That we live in wondrous times is no longer news, of course. Technological miracles abound, behavior once thought esoteric, outrageous, or illegal is now acclaimed as virtuous, liberating, and chic, and the frontiers of creative expression have been expanded beyond the wildest dreams of the avant-gardes of yesteryear. The expansion of those frontiers is nowadays, indeed, a subject of instruction in the classroom, the art school, and the university seminar. Foundations support it, the media applaud it, and our institutions of high culture hasten to bask in the glory of serving its most outré interests.
That we may also be living in barbarous times—right there, in those very same classrooms, foundations, and institutions of high culture—is a matter that upright, enlightened, liberal-minded folk would mostly rather not think about, especially in relation to what is now said to constitute artistic endeavor. In the name of art, after all, everything is now permitted. Nothing can any longer be disapproved of or disavowed. How can such absolute freedom—the freedom we have fought so hard for in the schools, in the media, and in the courts to achieve—be thought to have produced barbarous results? Surely it is all simply a problem of improving public perception, increasing comprehension, and diminishing ignorance and prejudice—a problem in the never-ending task of keeping up with the latest advances in creative thought. Or so, at least, we have repeatedly been told.

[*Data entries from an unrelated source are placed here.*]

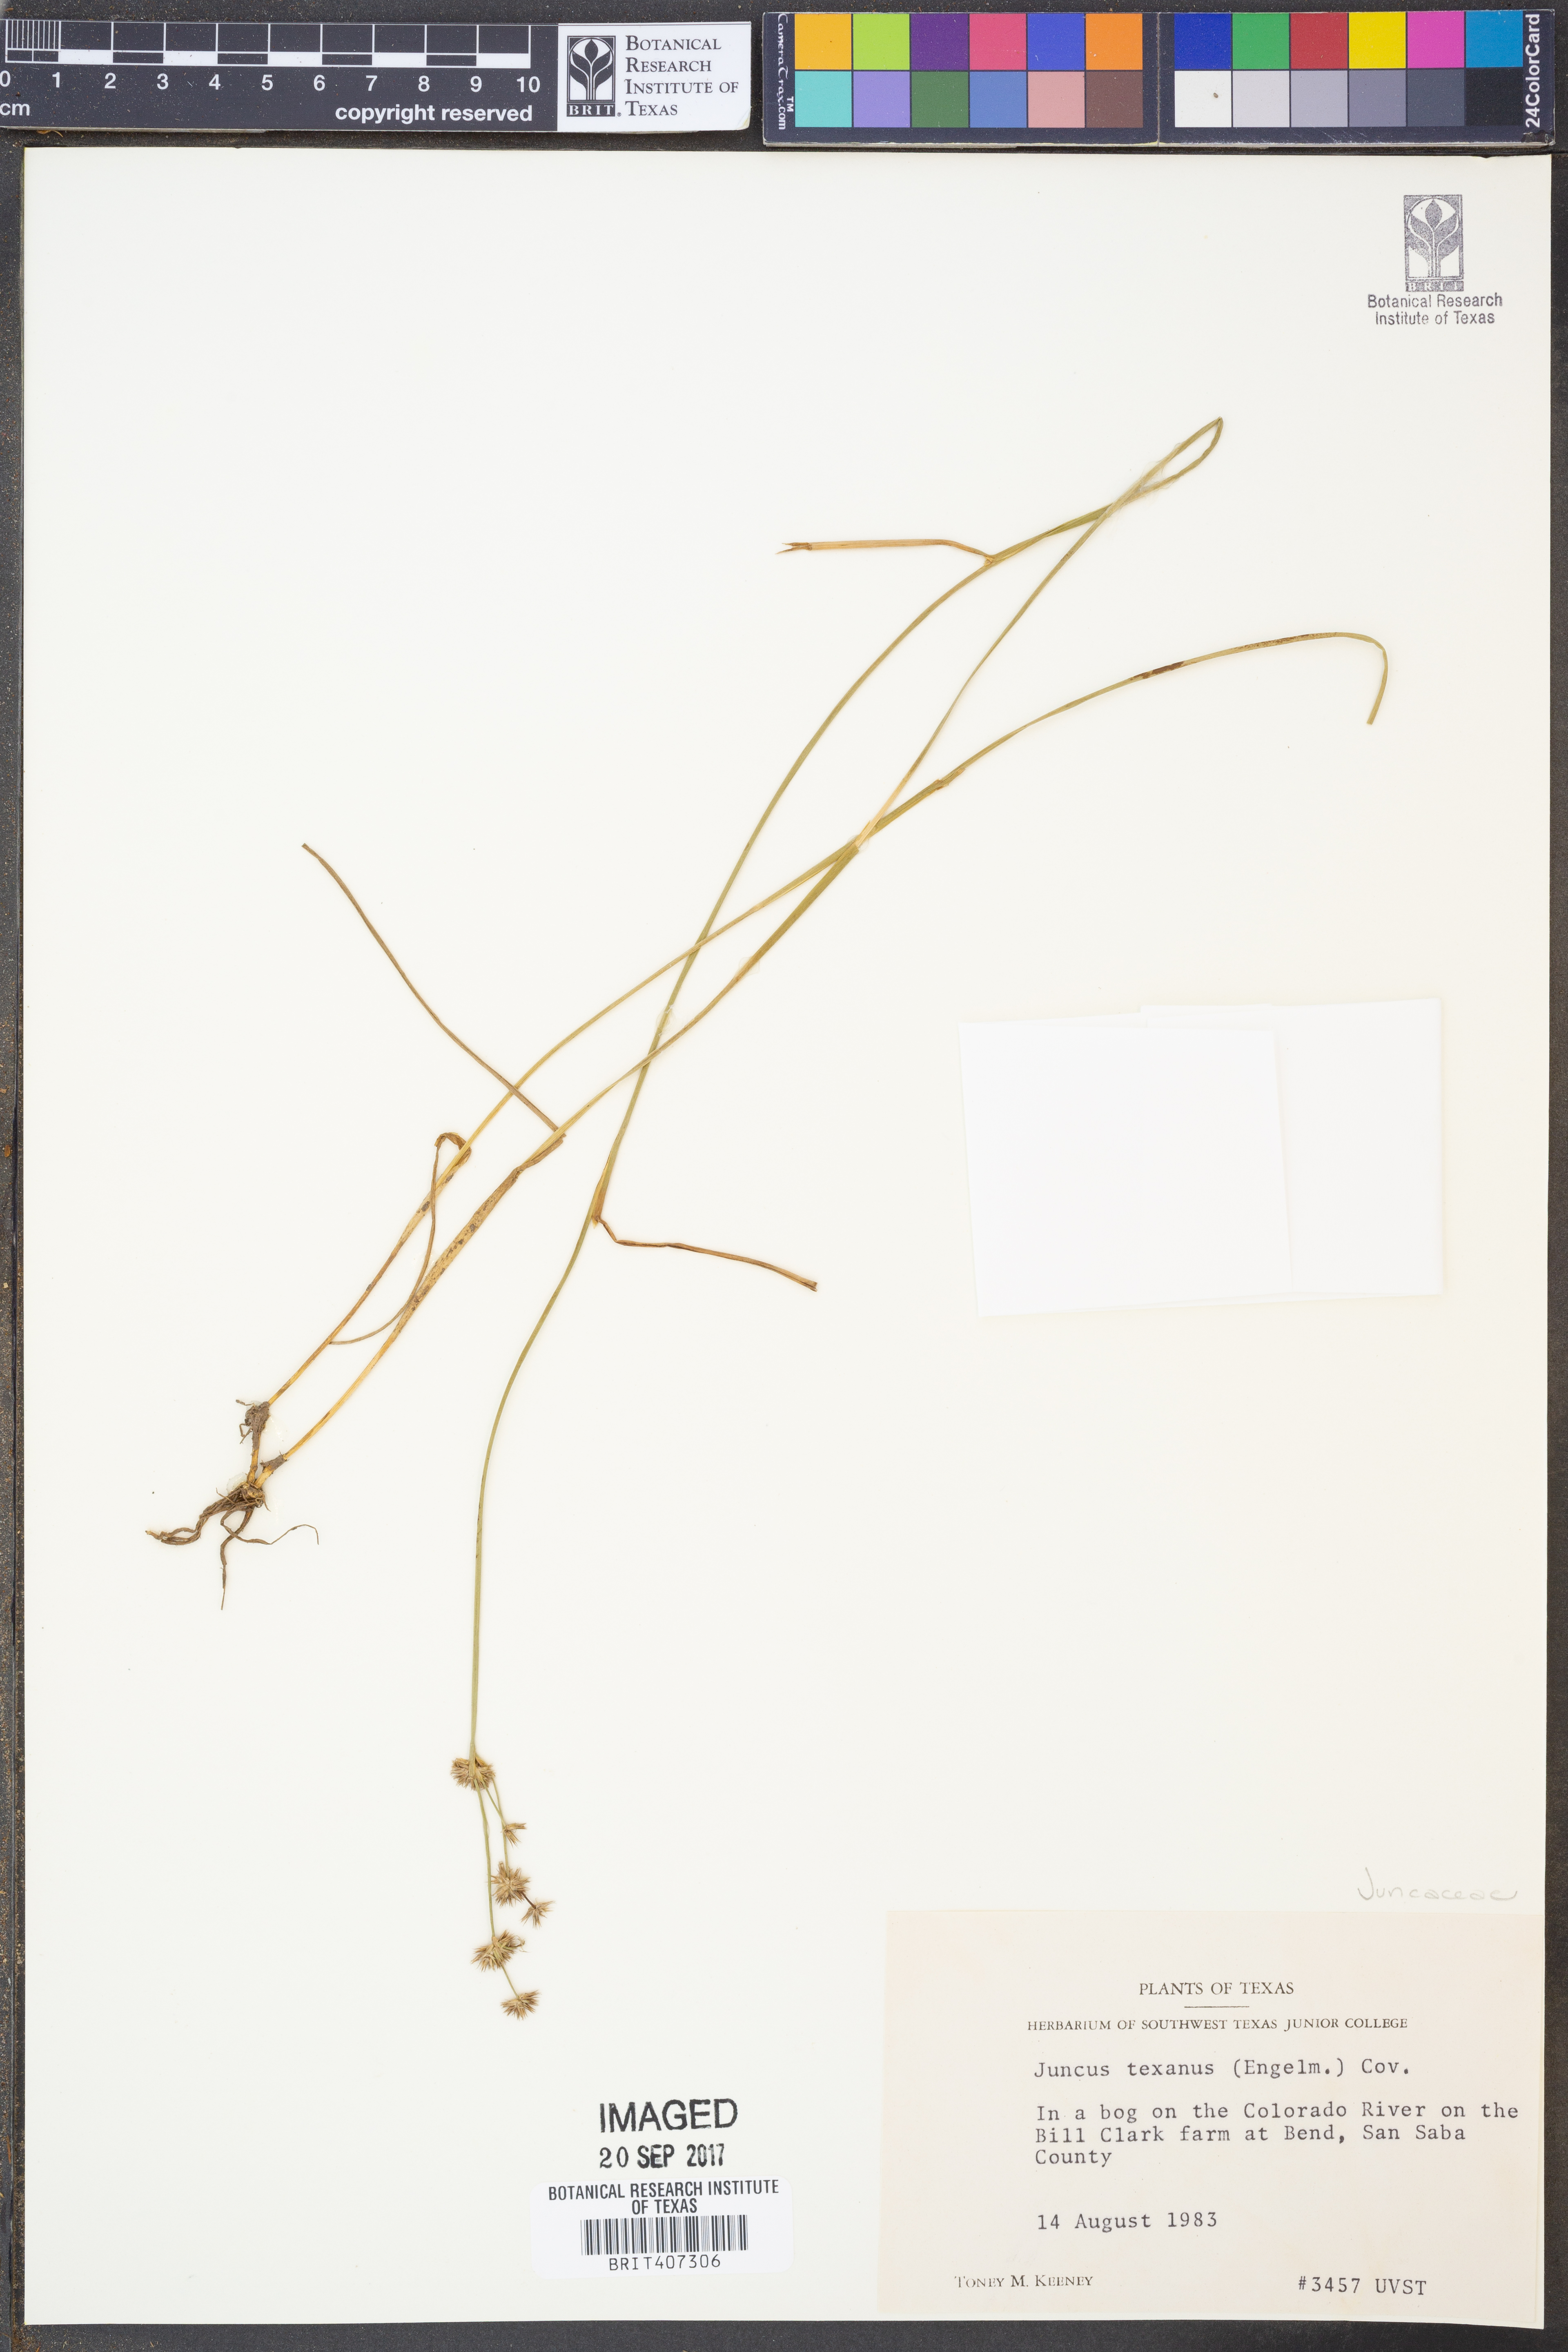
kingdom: Plantae
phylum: Tracheophyta
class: Liliopsida
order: Poales
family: Juncaceae
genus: Juncus
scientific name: Juncus texanus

But then, every so often, there occurs an event—it doesn’t have to be world-shaking, either—that concentrates the mind and disabuses even the most steadfast liberal complacency: an act that so utterly violates the norms of decent society that even the most hardened advocates of unfettered creative expression fall silent and appalled at its implications. The case of the Toronto “vomit artist”—as we suppose he must be called—is an event of this remarkable sort.
It seems that a student at the Ontario College of Art and Design in Toronto, having mastered the latest lessons in the dialectic of transgressive artistic expression, has conceived of yet a further means of advancing the cause of aesthetic innovation by combining the activist impulses of performance art with the cynical methods of appropriation art. What this audacious newcomer to the ranks of advanced art appropriates are actual paintings hanging on the walls of our museums—his record so far includes a canvas by Piet Mondrian at the Museum of Modern Art in New York and one by Raoul Dufy at the Art Gallery of Ontario—and what his performance consists of is the self-induced act of vomiting upon them. We are not talking about the soiling of reproductions of these paintings; our Toronto vomit artist upchucks on the pictures themselves.
In response to this unconscionable and possibly criminal vandalism, neither the museums nor the art school in which the vomit artist is enrolled has responded with anything but expressions of shock. And since he claims for his upchucking performances the status of art, on what grounds can these institutions take punitive action? What goes by the name of transgressive art is now very much in vogue, and if the matter should become the subject of a legal action, we will no doubt be told that vomiting of this sort must be considered a form of “speech” and therefore legally protected. The question is whether this episode represents a parody of art or a parody of the law or something worse: a sign of the debased values that produce acts and aspirations of this kind in the name of high art.